A similar dissonance is apparent on the subject of climate change. In spite of the fact that the widespread consensus of actual scientists contends that human activity is causing global warming, the wingnut has the chutzpah to offer up his narrow understanding of the topic as evidence of science, while the body of work represents "global climate change extremists".

See, if somebody disagrees with his pre-set thinking, that person must be an "extremist".

As for the NIH, it's really sad to see that the credit for the increase in spending is given to Newt Gingrich, the man who closed the Office of Technology Assessment because he, like our wingnut, thought his own half-assed understanding of science was better than what actual professionals in the field might tell him.

When the topic of the NIH budget is discussed, we might as well give credit to President Clinton as Gingrich. But the truth is that it's not like anybody was opposed to incresing the NIH budget at the time.

For that kind of anti-science attitude, we would have to wait for George W. Bush, who froze the NIH budget in recent years, not even allowing for growth based on inflation.

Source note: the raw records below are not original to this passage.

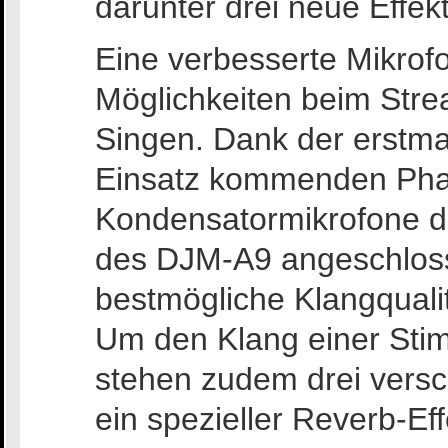
darunter drei neue Effek
Eine verbesserte Mikrofo
Möglichkeiten beim Stre
Singen. Dank der erstma
Einsatz kommenden Pha
Kondensatormikrofone d
des DJM-A9 angeschloss
bestmögliche Klangquali
Um den Klang einer Sti
stehen zudem drei versc
ein spezieller Reverb-Eff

But I have to get back to evolution. Evolution, even more than climate change or stem cell research, is the one issue where the conservatives embarrass themselves time and time again. They pander to anti-intellectual creationists while endorsing the notion that scientific "theories" that were discarded centuries ago need to be taught as if they were on an equal footing with evolution.